現在の瑞穂区大喜町、井戸田町、中根町と通って天白区島田で天白川を渡り、南下して緑区野並、かつて赤塚の戦いがあった古鳴海を経由して丹下砦に入ったのです。この間、約8~10kmあり、信長は飛ばしに飛ばして駆け抜けました。徒歩で2時間ほどの距離ですから、部隊の移動には最低でも1時間くらいはかかったのではないでしょうか。

ただその間に尾張各地から信長に従う兵が鳴海方面へ集まってきたとも考えられます。清須の出陣から早くも4時間ほど過ぎていますから。また砦にはあらかじめ多くの兵が集められていたとも考えられます。

遠く岐阜県中津川市の苗木城主遠山直廉もこの戦いに参戦しており、これはあらかじめ苗木からここへ出兵してきていたということでしょう。

信長は鳴海城北側の丹下砦砦に着くとすぐに南東800mほどの善照寺砦へ移動しました。そしてここで兵を整えました。熱田を出た時300人程度の兵がここで何人になったのか、残念ながら資料はありません。しかし親衛隊を中心とする2000ほどの兵がここに集結したのではないでしょうか。

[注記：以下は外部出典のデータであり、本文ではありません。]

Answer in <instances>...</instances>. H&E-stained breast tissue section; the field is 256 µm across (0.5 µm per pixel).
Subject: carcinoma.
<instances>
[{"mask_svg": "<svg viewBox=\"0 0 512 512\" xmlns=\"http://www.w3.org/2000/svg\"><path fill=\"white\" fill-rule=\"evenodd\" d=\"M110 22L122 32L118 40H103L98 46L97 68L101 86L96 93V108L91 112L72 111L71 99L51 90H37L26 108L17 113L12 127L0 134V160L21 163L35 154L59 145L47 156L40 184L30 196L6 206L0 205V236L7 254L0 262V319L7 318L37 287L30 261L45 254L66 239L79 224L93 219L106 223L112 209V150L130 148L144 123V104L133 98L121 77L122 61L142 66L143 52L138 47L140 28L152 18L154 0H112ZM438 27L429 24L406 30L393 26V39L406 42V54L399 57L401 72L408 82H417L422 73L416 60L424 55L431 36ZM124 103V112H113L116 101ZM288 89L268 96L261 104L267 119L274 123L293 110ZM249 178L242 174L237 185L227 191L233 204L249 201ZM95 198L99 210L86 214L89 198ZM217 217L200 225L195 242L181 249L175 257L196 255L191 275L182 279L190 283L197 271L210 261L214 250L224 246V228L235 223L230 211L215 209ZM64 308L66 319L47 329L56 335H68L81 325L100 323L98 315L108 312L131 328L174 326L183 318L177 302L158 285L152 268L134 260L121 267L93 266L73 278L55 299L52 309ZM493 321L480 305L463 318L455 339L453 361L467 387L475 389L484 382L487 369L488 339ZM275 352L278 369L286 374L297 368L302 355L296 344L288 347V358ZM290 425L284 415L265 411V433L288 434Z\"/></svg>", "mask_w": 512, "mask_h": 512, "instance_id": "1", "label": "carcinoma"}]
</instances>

資料がないといえばそれは今川方も同じです。義元が19日正午ごろ、討ち取られた桶狭間山にいたとすれば、17日に居たという沓掛城を出るのは午前10時過ぎでいいことになります。しかしそんな朝寝坊な武将はいないでしょう。

では義元は朝からいったいどこにいたのでしょうか。おそらく義元は前日の18日に大高城へ兵糧入れを成功させ、自ら大高城に入ったのではないかと私は考えます。

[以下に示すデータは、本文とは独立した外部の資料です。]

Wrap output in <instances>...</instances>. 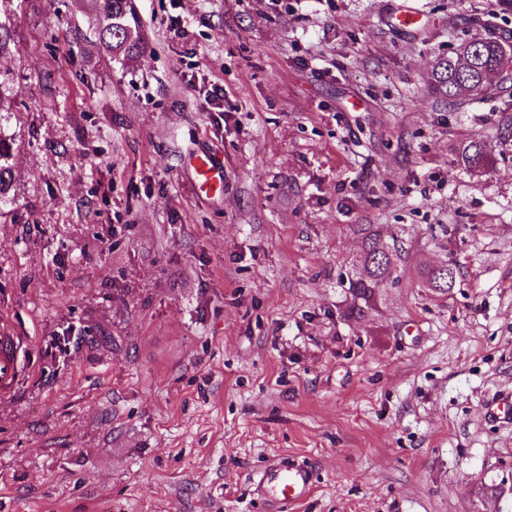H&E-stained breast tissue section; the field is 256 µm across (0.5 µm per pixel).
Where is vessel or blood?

そして19日朝から軍を指揮して鷲津砦を落とし、次に松平元康に丸根砦を攻めさせ、見事攻め落とした元康を大高へ帰し、さらに桶狭間方面へ向かってそこで休憩し、午後からは鳴海城救援に向かおうとしていた、とすれば、全ての辻褄が合います。

数万ともいわれる義元の軍勢ですが、兵站など非戦闘員も多く、また戦闘兵も大高、鷲津、丸根、そして桶狭間方面とかなりの広域に展開しており、義元本陣の兵はさほど多くはなかったと考えられるのではないでしょうか。

こうして19日昼前に善照寺砦の信長、桶狭間の義元という役者が揃い、いよいよ信長の攻撃が始まります。それはまた次回です。